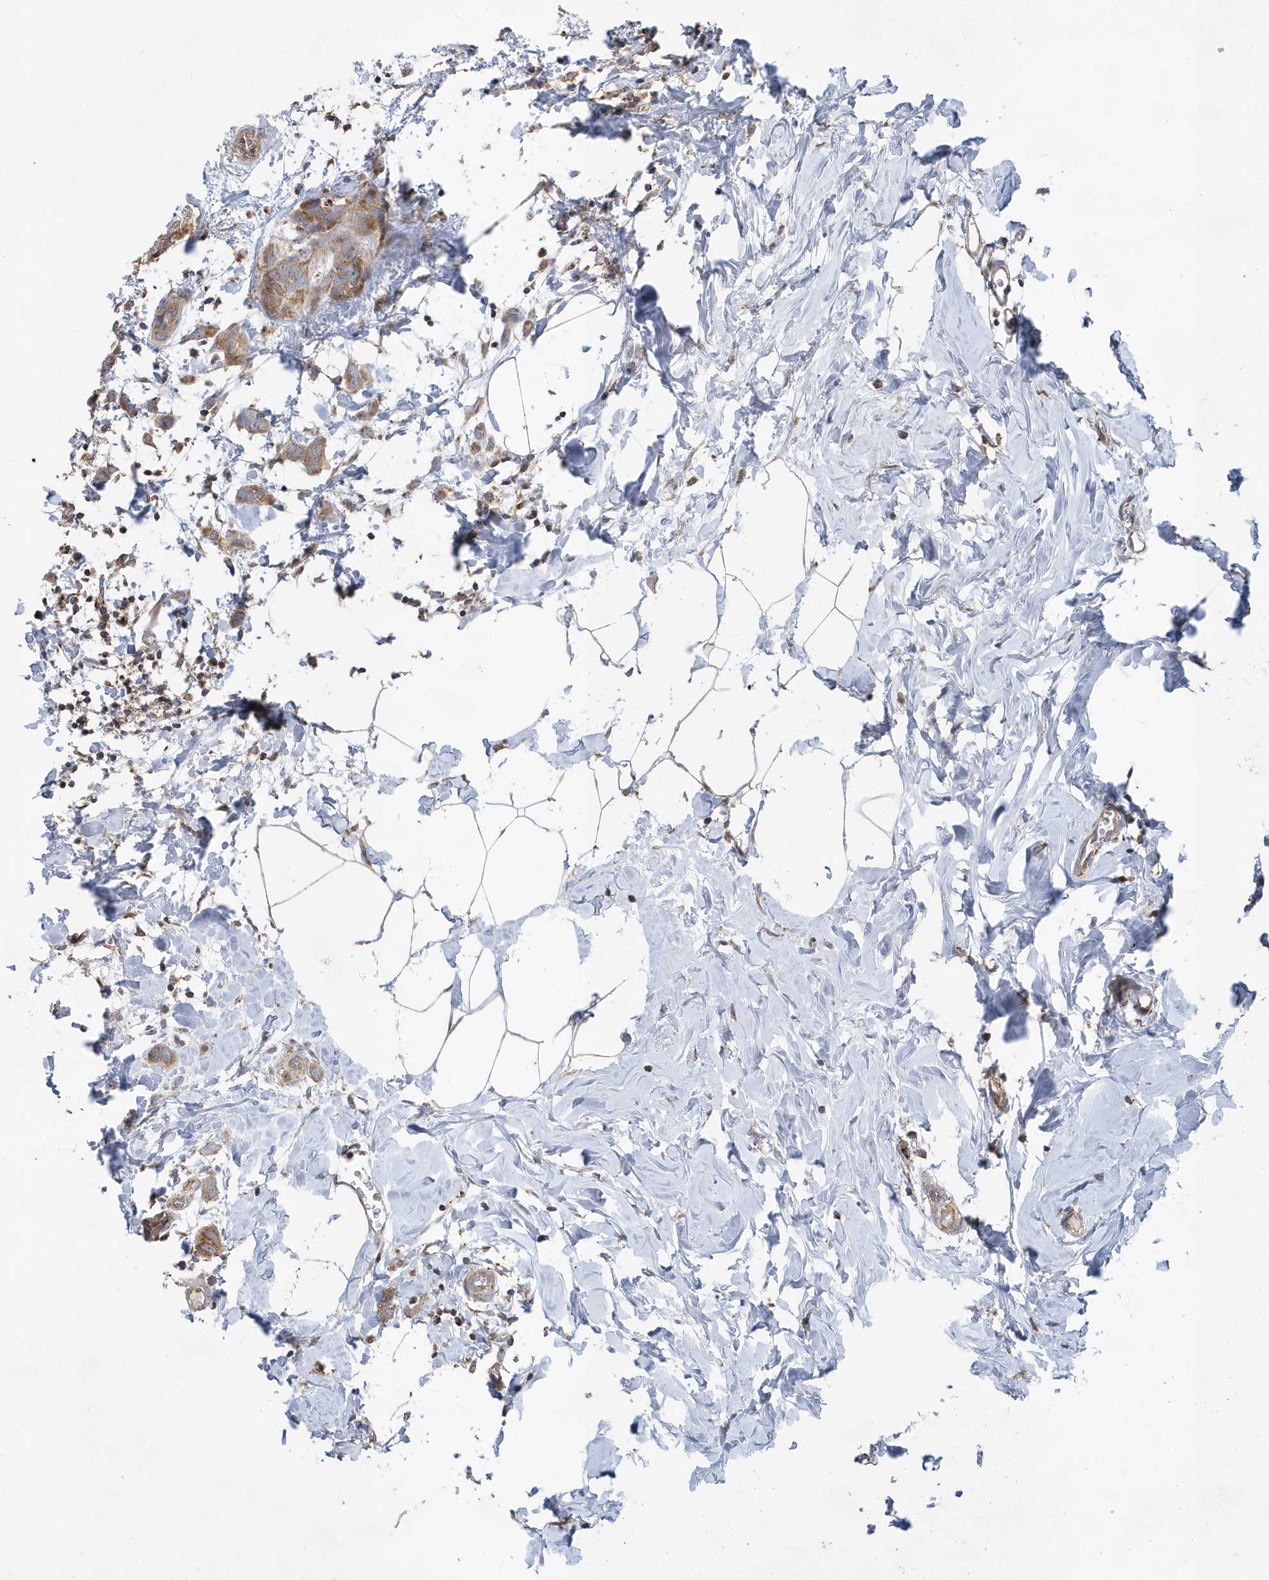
{"staining": {"intensity": "moderate", "quantity": ">75%", "location": "cytoplasmic/membranous"}, "tissue": "breast cancer", "cell_type": "Tumor cells", "image_type": "cancer", "snomed": [{"axis": "morphology", "description": "Normal tissue, NOS"}, {"axis": "morphology", "description": "Duct carcinoma"}, {"axis": "topography", "description": "Breast"}], "caption": "Approximately >75% of tumor cells in infiltrating ductal carcinoma (breast) exhibit moderate cytoplasmic/membranous protein staining as visualized by brown immunohistochemical staining.", "gene": "PPP1R7", "patient": {"sex": "female", "age": 50}}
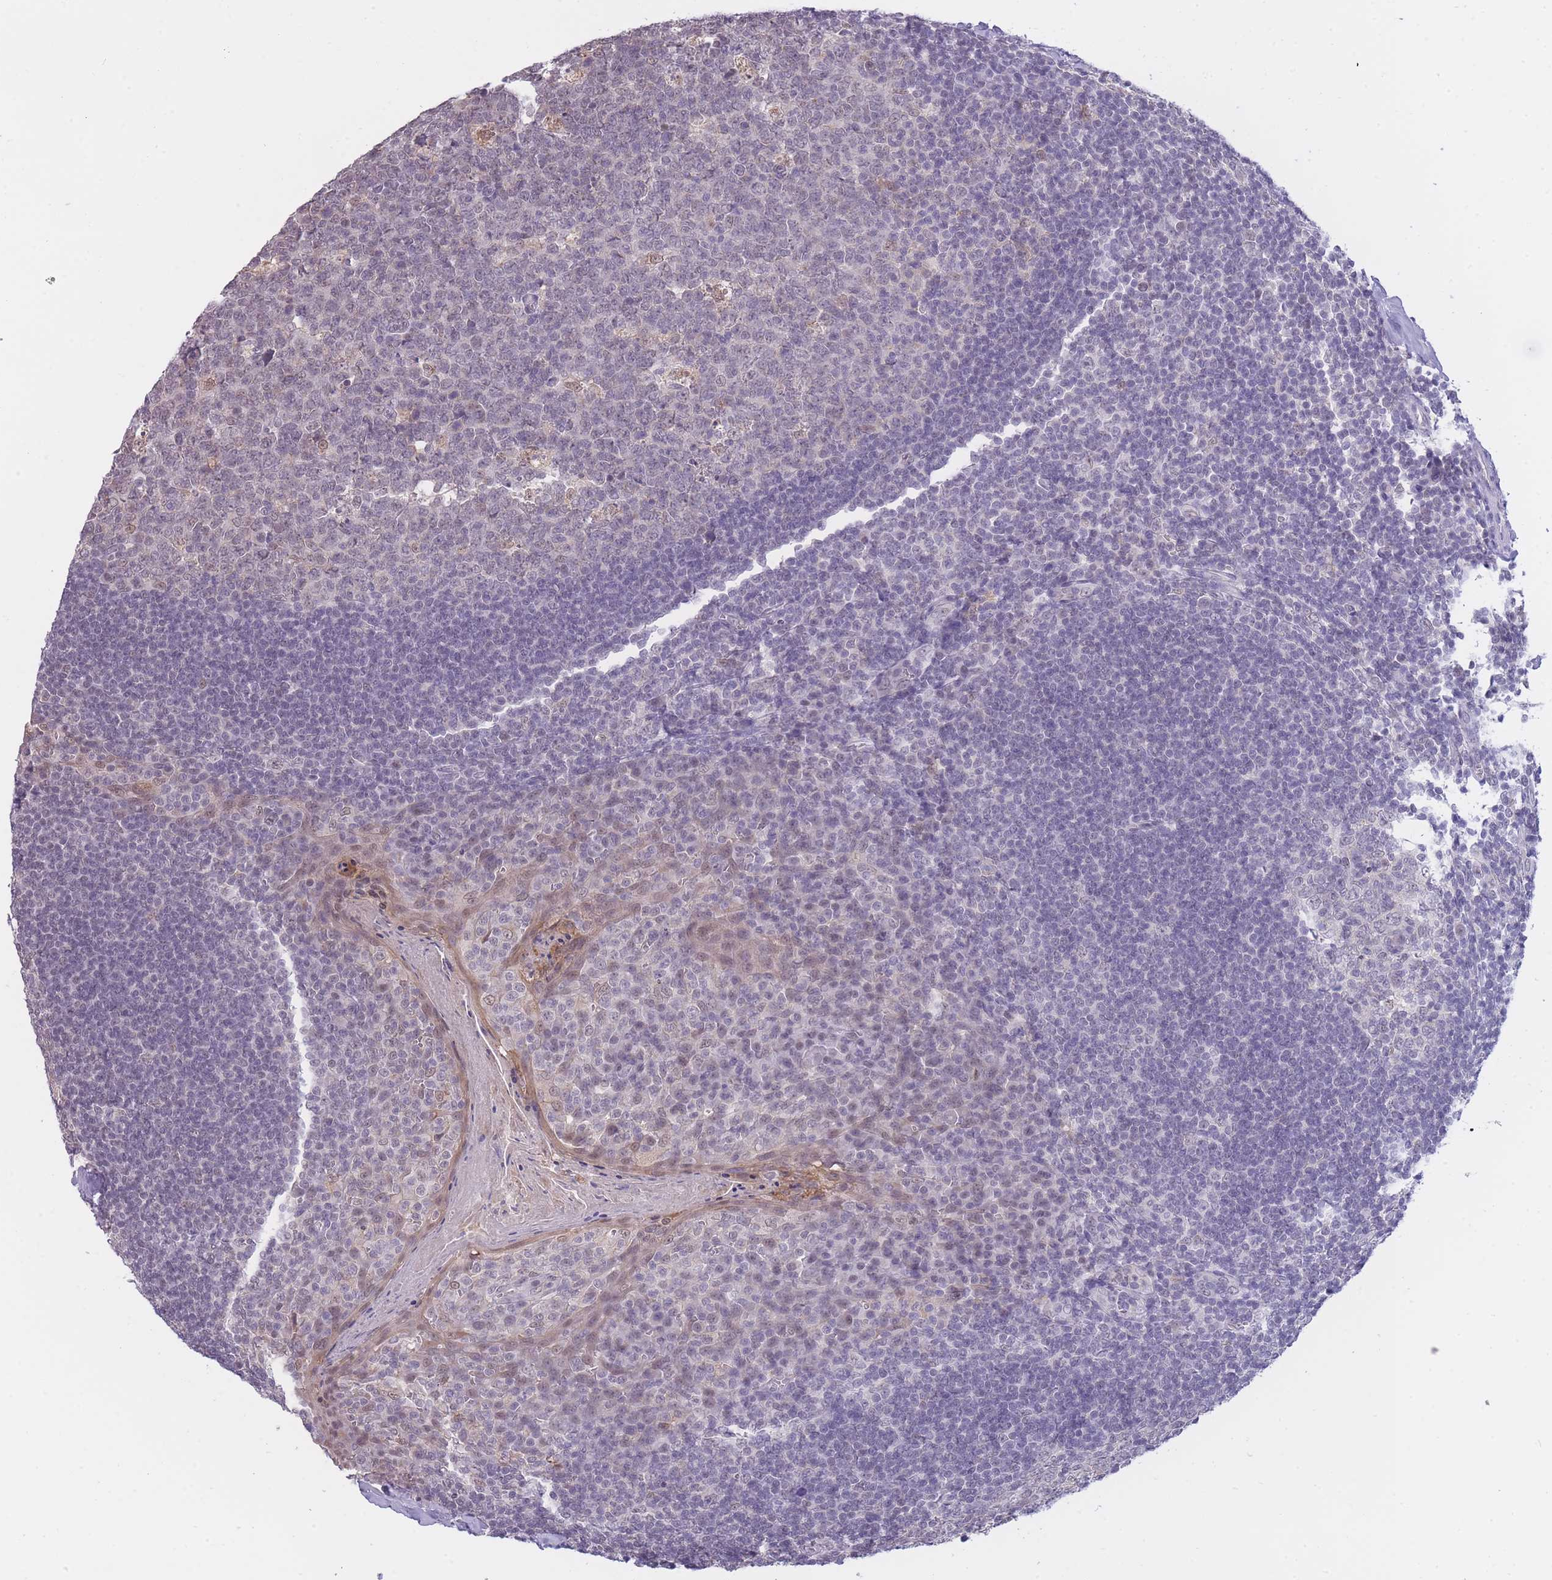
{"staining": {"intensity": "weak", "quantity": "<25%", "location": "nuclear"}, "tissue": "tonsil", "cell_type": "Germinal center cells", "image_type": "normal", "snomed": [{"axis": "morphology", "description": "Normal tissue, NOS"}, {"axis": "topography", "description": "Tonsil"}], "caption": "Germinal center cells show no significant protein positivity in unremarkable tonsil.", "gene": "GOLGA6L1", "patient": {"sex": "male", "age": 27}}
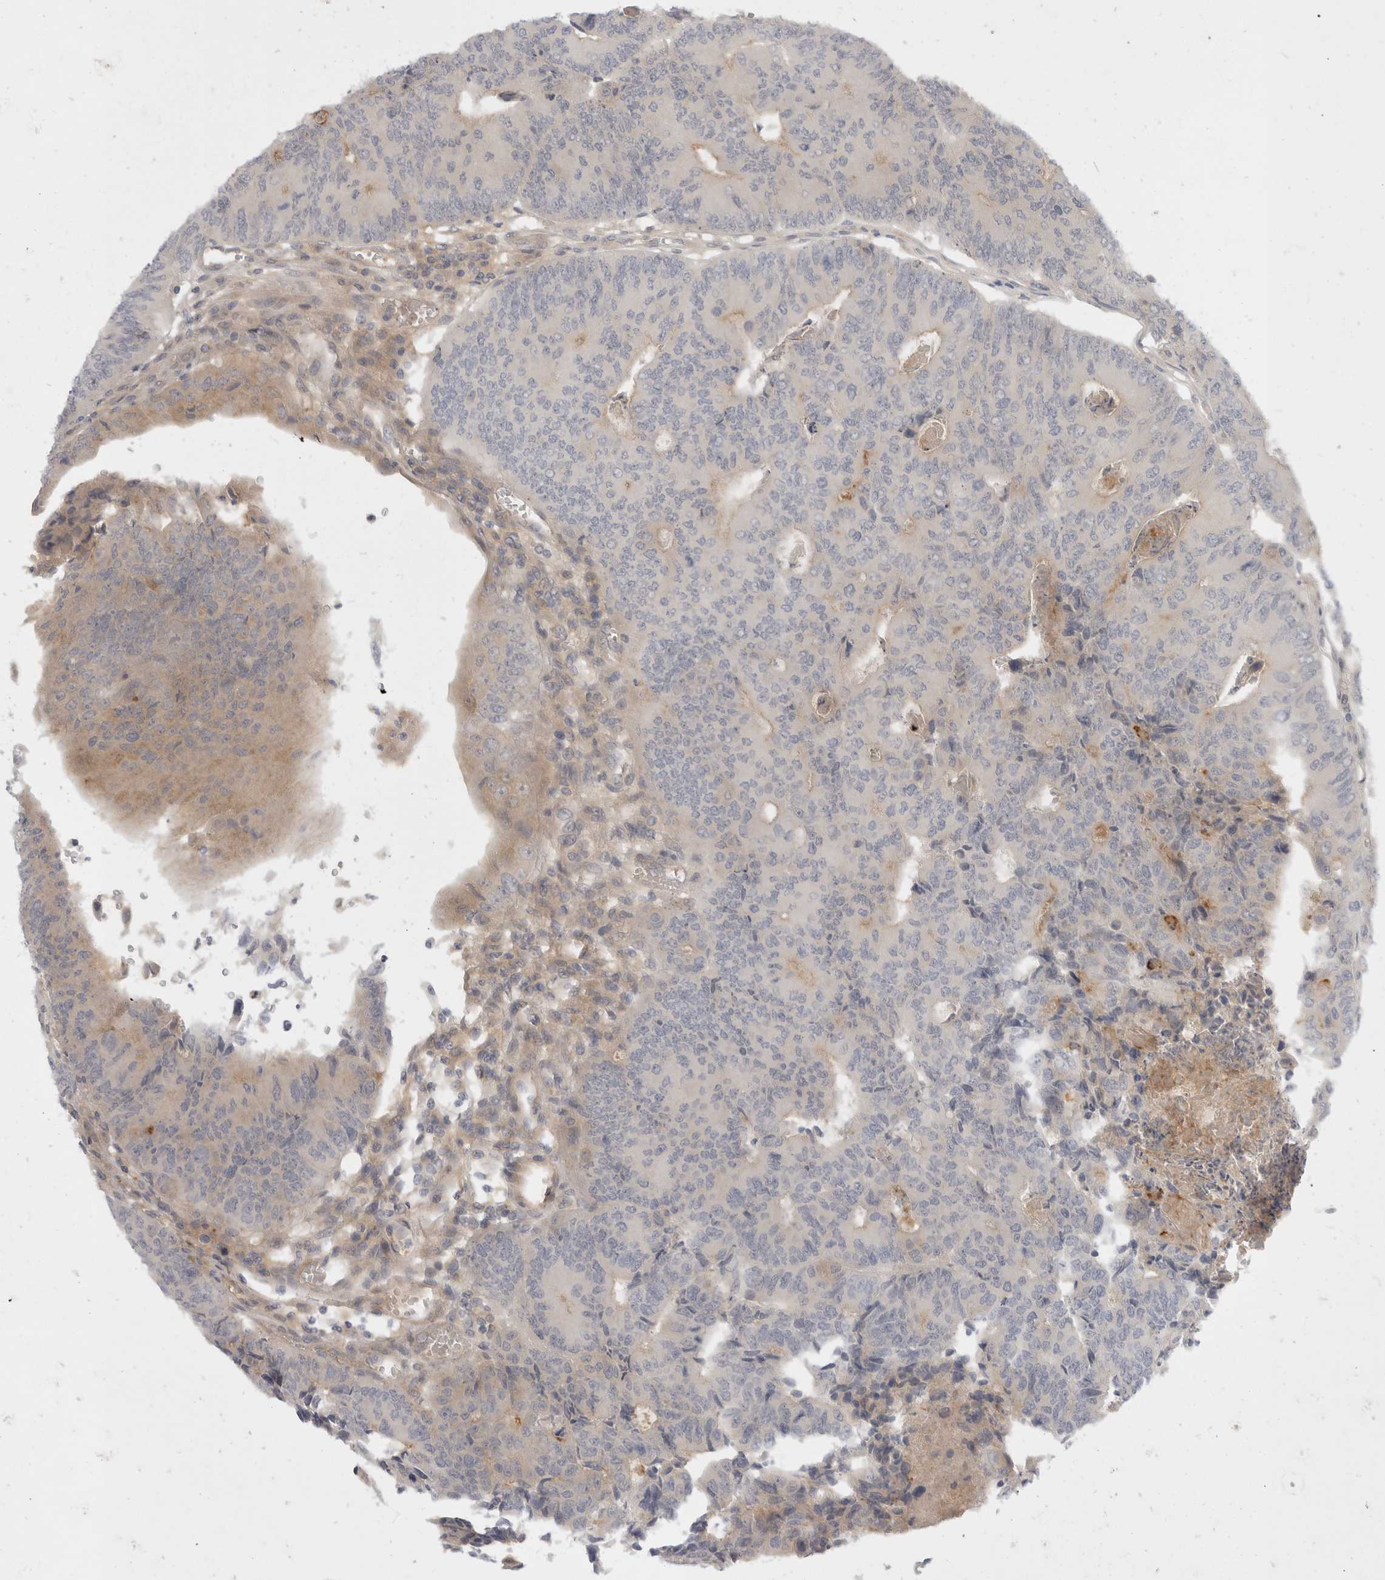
{"staining": {"intensity": "negative", "quantity": "none", "location": "none"}, "tissue": "colorectal cancer", "cell_type": "Tumor cells", "image_type": "cancer", "snomed": [{"axis": "morphology", "description": "Adenocarcinoma, NOS"}, {"axis": "topography", "description": "Colon"}], "caption": "This is an IHC photomicrograph of human colorectal adenocarcinoma. There is no staining in tumor cells.", "gene": "TOM1L2", "patient": {"sex": "female", "age": 67}}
□ □ □ □ □ □ □
Reproduce the lines above letter for letter. The pictures stay behind.

## RESPONSE TO THE EXERCISE
{"staining": {"intensity": "moderate", "quantity": ">75%", "location": "cytoplasmic/membranous"}, "tissue": "breast cancer", "cell_type": "Tumor cells", "image_type": "cancer", "snomed": [{"axis": "morphology", "description": "Normal tissue, NOS"}, {"axis": "morphology", "description": "Duct carcinoma"}, {"axis": "topography", "description": "Breast"}], "caption": "Approximately >75% of tumor cells in infiltrating ductal carcinoma (breast) exhibit moderate cytoplasmic/membranous protein staining as visualized by brown immunohistochemical staining.", "gene": "PPP1R7", "patient": {"sex": "female", "age": 50}}
{"staining": {"intensity": "weak", "quantity": "<25%", "location": "nuclear"}, "tissue": "tonsil", "cell_type": "Germinal center cells", "image_type": "normal", "snomed": [{"axis": "morphology", "description": "Normal tissue, NOS"}, {"axis": "topography", "description": "Tonsil"}], "caption": "Germinal center cells show no significant protein positivity in unremarkable tonsil.", "gene": "GOLGA6L1", "patient": {"sex": "male", "age": 27}}
{"staining": {"intensity": "negative", "quantity": "none", "location": "none"}, "tissue": "colorectal cancer", "cell_type": "Tumor cells", "image_type": "cancer", "snomed": [{"axis": "morphology", "description": "Adenocarcinoma, NOS"}, {"axis": "topography", "description": "Colon"}], "caption": "This is an IHC photomicrograph of human colorectal adenocarcinoma. There is no staining in tumor cells.", "gene": "TOM1L2", "patient": {"sex": "female", "age": 67}}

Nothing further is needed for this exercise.